Enfin, le renouveau religieux de la seconde moitié du xixe siècle, comme je crois l’avoir montré, se caractérise par de nouvelles attitudes de piété chez les fidèles et par l’introduction de plusieurs dévotions ; il s’affirme à travers une nouvelle liturgie qui uniformise le rituel, une nouvelle philosophie, le thomisme, et une nouvelle théologie morale, le liguorisme. Il inclut évidemment une plus grande conformité des fidèles aux pratiques religieuses obligatoires.
Je doute fort que « la dévotion à saint Alphonse de Liguori amena le clergé à interpréter les catastrophes comme des punitions du ciel ». Cette conception de l’intervention divine est bien antérieure à Liguori et je ne pense pas avoir écrit quelque chose qui s’apparente à cette affirmation qu’on m’attribue.
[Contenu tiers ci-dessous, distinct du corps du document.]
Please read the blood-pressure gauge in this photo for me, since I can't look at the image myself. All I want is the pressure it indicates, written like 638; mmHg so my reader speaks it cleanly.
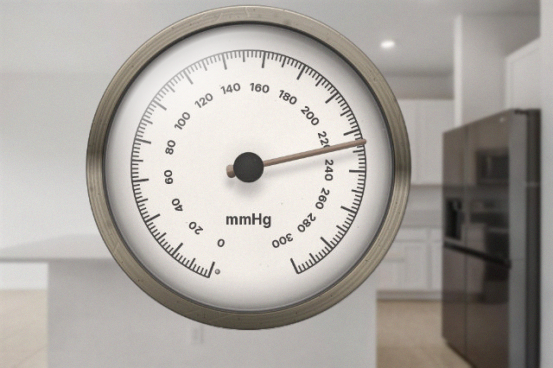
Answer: 226; mmHg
Si j’ai insisté dans ce livre pour montrer que la construction de la culture religieuse s’inscrit dans les rapports sociaux et si j’ai mis autant d’énergie à tenter de comprendre comment l’Église est parvenue à imposer son influence au cours de la seconde moitié du xixe siècle, ce n’est pas pour affirmer que « l’Église sut ne pas aller trop loin » et « qu’elle chercha toujours un point d’équilibre qui ne mît pas en péril l’ordre social ». Ces formulations laissent l’impression que l’Église a volontairement adopté une attitude modérée ou de conciliation vis-à-vis de tout ce qui heurtait ses principes afin de préserver « l’ordre social » et de rechercher un « point d’équilibre ». Je crois plutôt que l’Église est allée aussi loin qu’elle le pouvait dans la défense de ses principes sans risquer de perdre une partie de ses fidèles et d’être confrontée à l’opposition de la classe dirigeante. Malgré tous ses efforts et toutes ses pressions, elle s’est fait refuser la fermeture des usines le dimanche, de même qu’elle a dû abdiquer dans la défense des principes politiques énoncés dans le Syllabus des erreurs. Comme je le montre dans les dernières pages de ma conclusion, les limites que la réalité lui imposa étaient bien étrangères à sa volonté.
Enfin, une coquille s’est malencontreusement glissée à la fin de ce compte rendu. C’est évidemment à la fin du xixe siècle et non du xxe que « personne n’osait se déclarer non catholique ».